**Aim of the task**
For each entry below, write an exact copy and leave out the images.

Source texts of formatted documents
++++++++++++++++++++

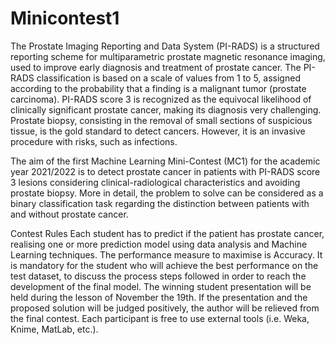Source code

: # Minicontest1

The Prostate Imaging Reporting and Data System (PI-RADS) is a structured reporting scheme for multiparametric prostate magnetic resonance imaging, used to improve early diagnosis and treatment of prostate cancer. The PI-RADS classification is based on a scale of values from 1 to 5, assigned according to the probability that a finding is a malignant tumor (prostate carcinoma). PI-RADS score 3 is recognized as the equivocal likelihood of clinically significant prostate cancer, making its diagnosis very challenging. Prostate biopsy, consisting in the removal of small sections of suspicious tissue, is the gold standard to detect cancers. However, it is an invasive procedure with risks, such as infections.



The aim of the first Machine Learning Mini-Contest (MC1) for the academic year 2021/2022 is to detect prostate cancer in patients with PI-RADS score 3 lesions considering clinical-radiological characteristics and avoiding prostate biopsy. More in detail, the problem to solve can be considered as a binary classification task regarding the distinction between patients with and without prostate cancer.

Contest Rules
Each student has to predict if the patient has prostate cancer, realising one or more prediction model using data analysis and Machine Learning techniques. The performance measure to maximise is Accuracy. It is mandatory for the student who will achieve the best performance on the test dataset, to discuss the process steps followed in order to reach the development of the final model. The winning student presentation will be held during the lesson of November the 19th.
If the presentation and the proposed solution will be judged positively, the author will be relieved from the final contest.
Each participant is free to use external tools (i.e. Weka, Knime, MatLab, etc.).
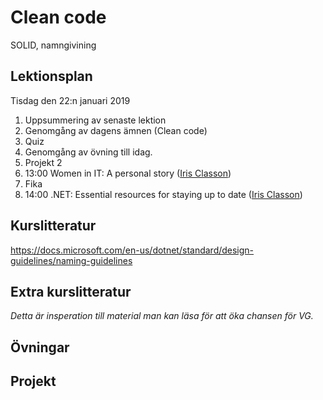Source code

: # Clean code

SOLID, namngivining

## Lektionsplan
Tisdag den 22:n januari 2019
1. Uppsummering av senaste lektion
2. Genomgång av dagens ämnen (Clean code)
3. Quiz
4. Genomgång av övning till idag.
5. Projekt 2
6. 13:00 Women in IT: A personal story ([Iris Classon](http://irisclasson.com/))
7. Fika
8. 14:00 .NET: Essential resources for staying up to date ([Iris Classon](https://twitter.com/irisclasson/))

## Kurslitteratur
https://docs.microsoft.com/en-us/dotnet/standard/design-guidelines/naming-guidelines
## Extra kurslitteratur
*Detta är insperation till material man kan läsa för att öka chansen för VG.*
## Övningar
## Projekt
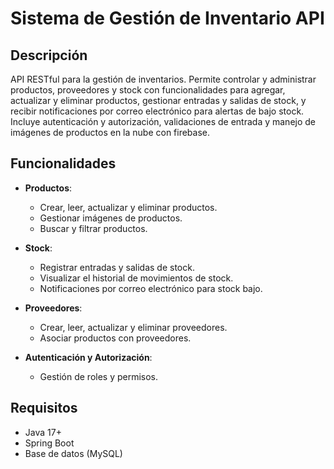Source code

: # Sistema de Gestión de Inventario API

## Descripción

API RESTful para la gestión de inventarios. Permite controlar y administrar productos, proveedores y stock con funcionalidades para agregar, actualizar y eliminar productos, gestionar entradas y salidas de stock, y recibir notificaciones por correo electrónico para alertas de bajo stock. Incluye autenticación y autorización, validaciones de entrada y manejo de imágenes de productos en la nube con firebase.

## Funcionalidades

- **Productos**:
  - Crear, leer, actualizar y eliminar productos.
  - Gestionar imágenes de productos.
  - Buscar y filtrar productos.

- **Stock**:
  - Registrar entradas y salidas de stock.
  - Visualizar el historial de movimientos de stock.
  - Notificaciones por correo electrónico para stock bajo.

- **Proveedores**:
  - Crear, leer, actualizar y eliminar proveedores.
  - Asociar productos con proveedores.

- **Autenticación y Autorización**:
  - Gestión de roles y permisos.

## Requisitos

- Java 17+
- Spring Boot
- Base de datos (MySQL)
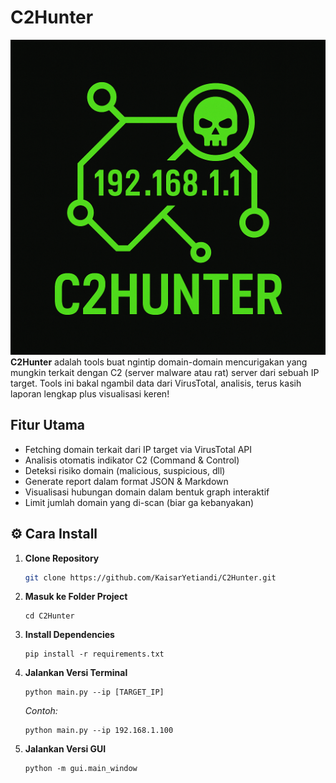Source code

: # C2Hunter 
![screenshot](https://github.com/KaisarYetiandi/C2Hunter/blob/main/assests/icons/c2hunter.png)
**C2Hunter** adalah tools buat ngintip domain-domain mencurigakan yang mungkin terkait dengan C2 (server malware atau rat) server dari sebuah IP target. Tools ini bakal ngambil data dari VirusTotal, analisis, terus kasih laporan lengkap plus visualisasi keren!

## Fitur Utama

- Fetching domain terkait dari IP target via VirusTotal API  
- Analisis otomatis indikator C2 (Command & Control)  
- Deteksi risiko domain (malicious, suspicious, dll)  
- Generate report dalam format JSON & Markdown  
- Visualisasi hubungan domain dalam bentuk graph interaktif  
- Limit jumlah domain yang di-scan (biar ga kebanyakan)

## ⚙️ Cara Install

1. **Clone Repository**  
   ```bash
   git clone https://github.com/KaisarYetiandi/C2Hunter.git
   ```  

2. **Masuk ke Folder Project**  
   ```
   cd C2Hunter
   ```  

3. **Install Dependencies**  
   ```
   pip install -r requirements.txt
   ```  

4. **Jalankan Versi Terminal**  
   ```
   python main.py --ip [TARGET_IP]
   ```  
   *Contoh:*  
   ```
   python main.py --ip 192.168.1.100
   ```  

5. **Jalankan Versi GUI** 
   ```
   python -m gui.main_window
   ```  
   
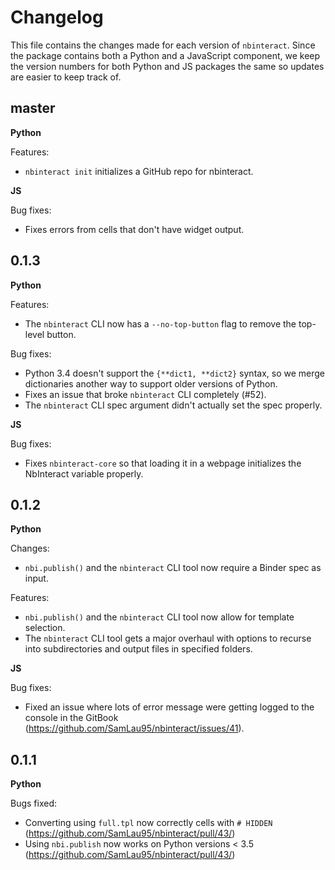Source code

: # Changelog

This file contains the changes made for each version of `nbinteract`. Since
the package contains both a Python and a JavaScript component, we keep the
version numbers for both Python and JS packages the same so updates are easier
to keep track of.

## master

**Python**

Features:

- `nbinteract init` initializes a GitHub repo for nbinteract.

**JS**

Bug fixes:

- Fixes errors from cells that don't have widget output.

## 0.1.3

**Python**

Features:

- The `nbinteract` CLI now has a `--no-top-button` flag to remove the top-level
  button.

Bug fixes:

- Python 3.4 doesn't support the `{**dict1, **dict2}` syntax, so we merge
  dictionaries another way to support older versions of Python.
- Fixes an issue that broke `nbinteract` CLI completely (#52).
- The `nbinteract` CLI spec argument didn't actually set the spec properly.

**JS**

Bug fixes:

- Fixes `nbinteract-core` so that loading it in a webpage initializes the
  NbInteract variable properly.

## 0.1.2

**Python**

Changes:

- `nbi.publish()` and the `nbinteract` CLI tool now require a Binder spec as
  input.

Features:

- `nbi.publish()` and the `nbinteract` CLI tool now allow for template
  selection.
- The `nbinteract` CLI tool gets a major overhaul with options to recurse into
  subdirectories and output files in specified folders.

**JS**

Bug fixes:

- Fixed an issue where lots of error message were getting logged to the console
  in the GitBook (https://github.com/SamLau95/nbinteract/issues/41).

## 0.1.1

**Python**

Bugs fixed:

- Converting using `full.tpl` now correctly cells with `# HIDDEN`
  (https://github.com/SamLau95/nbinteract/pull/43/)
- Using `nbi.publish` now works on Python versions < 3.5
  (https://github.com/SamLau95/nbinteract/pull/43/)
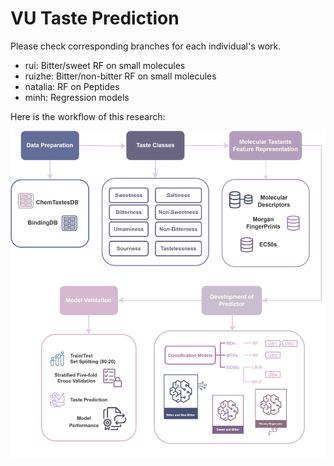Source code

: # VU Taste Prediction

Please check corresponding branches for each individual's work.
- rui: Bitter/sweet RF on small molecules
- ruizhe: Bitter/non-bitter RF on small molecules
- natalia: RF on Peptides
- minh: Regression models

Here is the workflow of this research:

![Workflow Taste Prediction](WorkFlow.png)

++++++++++++++++++++

**Written solution**
Source code

: # Minicontest1

The Prostate Imaging Reporting and Data System (PI-RADS) is a structured reporting scheme for multiparametric prostate magnetic resonance imaging, used to improve early diagnosis and treatment of prostate cancer. The PI-RADS classification is based on a scale of values from 1 to 5, assigned according to the probability that a finding is a malignant tumor (prostate carcinoma). PI-RADS score 3 is recognized as the equivocal likelihood of clinically significant prostate cancer, making its diagnosis very challenging. Prostate biopsy, consisting in the removal of small sections of suspicious tissue, is the gold standard to detect cancers. However, it is an invasive procedure with risks, such as infections.



The aim of the first Machine Learning Mini-Contest (MC1) for the academic year 2021/2022 is to detect prostate cancer in patients with PI-RADS score 3 lesions considering clinical-radiological characteristics and avoiding prostate biopsy. More in detail, the problem to solve can be considered as a binary classification task regarding the distinction between patients with and without prostate cancer.

Contest Rules
Each student has to predict if the patient has prostate cancer, realising one or more prediction model using data analysis and Machine Learning techniques. The performance measure to maximise is Accuracy. It is mandatory for the student who will achieve the best performance on the test dataset, to discuss the process steps followed in order to reach the development of the final model. The winning student presentation will be held during the lesson of November the 19th.
If the presentation and the proposed solution will be judged positively, the author will be relieved from the final contest.
Each participant is free to use external tools (i.e. Weka, Knime, MatLab, etc.).
Source code

: # Clean code

SOLID, namngivining

## Lektionsplan
Tisdag den 22:n januari 2019
1. Uppsummering av senaste lektion
2. Genomgång av dagens ämnen (Clean code)
3. Quiz
4. Genomgång av övning till idag.
5. Projekt 2
6. 13:00 Women in IT: A personal story ([Iris Classon](http://irisclasson.com/))
7. Fika
8. 14:00 .NET: Essential resources for staying up to date ([Iris Classon](https://twitter.com/irisclasson/))

## Kurslitteratur
https://docs.microsoft.com/en-us/dotnet/standard/design-guidelines/naming-guidelines
## Extra kurslitteratur
*Detta är insperation till material man kan läsa för att öka chansen för VG.*
## Övningar
## Projekt
Source code

: # Sistema de Gestión de Inventario API

## Descripción

API RESTful para la gestión de inventarios. Permite controlar y administrar productos, proveedores y stock con funcionalidades para agregar, actualizar y eliminar productos, gestionar entradas y salidas de stock, y recibir notificaciones por correo electrónico para alertas de bajo stock. Incluye autenticación y autorización, validaciones de entrada y manejo de imágenes de productos en la nube con firebase.

## Funcionalidades

- **Productos**:
  - Crear, leer, actualizar y eliminar productos.
  - Gestionar imágenes de productos.
  - Buscar y filtrar productos.

- **Stock**:
  - Registrar entradas y salidas de stock.
  - Visualizar el historial de movimientos de stock.
  - Notificaciones por correo electrónico para stock bajo.

- **Proveedores**:
  - Crear, leer, actualizar y eliminar proveedores.
  - Asociar productos con proveedores.

- **Autenticación y Autorización**:
  - Gestión de roles y permisos.

## Requisitos

- Java 17+
- Spring Boot
- Base de datos (MySQL)
Source code

: # C2Hunter 
![screenshot](https://github.com/KaisarYetiandi/C2Hunter/blob/main/assests/icons/c2hunter.png)
**C2Hunter** adalah tools buat ngintip domain-domain mencurigakan yang mungkin terkait dengan C2 (server malware atau rat) server dari sebuah IP target. Tools ini bakal ngambil data dari VirusTotal, analisis, terus kasih laporan lengkap plus visualisasi keren!

## Fitur Utama

- Fetching domain terkait dari IP target via VirusTotal API  
- Analisis otomatis indikator C2 (Command & Control)  
- Deteksi risiko domain (malicious, suspicious, dll)  
- Generate report dalam format JSON & Markdown  
- Visualisasi hubungan domain dalam bentuk graph interaktif  
- Limit jumlah domain yang di-scan (biar ga kebanyakan)

## ⚙️ Cara Install

1. **Clone Repository**  
   ```bash
   git clone https://github.com/KaisarYetiandi/C2Hunter.git
   ```  

2. **Masuk ke Folder Project**  
   ```
   cd C2Hunter
   ```  

3. **Install Dependencies**  
   ```
   pip install -r requirements.txt
   ```  

4. **Jalankan Versi Terminal**  
   ```
   python main.py --ip [TARGET_IP]
   ```  
   *Contoh:*  
   ```
   python main.py --ip 192.168.1.100
   ```  

5. **Jalankan Versi GUI** 
   ```
   python -m gui.main_window
   ```  
   
Source code

: # Changelog

This file contains the changes made for each version of `nbinteract`. Since
the package contains both a Python and a JavaScript component, we keep the
version numbers for both Python and JS packages the same so updates are easier
to keep track of.

## master

**Python**

Features:

- `nbinteract init` initializes a GitHub repo for nbinteract.

**JS**

Bug fixes:

- Fixes errors from cells that don't have widget output.

## 0.1.3

**Python**

Features:

- The `nbinteract` CLI now has a `--no-top-button` flag to remove the top-level
  button.

Bug fixes:

- Python 3.4 doesn't support the `{**dict1, **dict2}` syntax, so we merge
  dictionaries another way to support older versions of Python.
- Fixes an issue that broke `nbinteract` CLI completely (#52).
- The `nbinteract` CLI spec argument didn't actually set the spec properly.

**JS**

Bug fixes:

- Fixes `nbinteract-core` so that loading it in a webpage initializes the
  NbInteract variable properly.

## 0.1.2

**Python**

Changes:

- `nbi.publish()` and the `nbinteract` CLI tool now require a Binder spec as
  input.

Features:

- `nbi.publish()` and the `nbinteract` CLI tool now allow for template
  selection.
- The `nbinteract` CLI tool gets a major overhaul with options to recurse into
  subdirectories and output files in specified folders.

**JS**

Bug fixes:

- Fixed an issue where lots of error message were getting logged to the console
  in the GitBook (https://github.com/SamLau95/nbinteract/issues/41).

## 0.1.1

**Python**

Bugs fixed:

- Converting using `full.tpl` now correctly cells with `# HIDDEN`
  (https://github.com/SamLau95/nbinteract/pull/43/)
- Using `nbi.publish` now works on Python versions < 3.5
  (https://github.com/SamLau95/nbinteract/pull/43/)
Source code

: # VU Taste Prediction

Please check corresponding branches for each individual's work.
- rui: Bitter/sweet RF on small molecules
- ruizhe: Bitter/non-bitter RF on small molecules
- natalia: RF on Peptides
- minh: Regression models

Here is the workflow of this research:

![Workflow Taste Prediction](WorkFlow.png)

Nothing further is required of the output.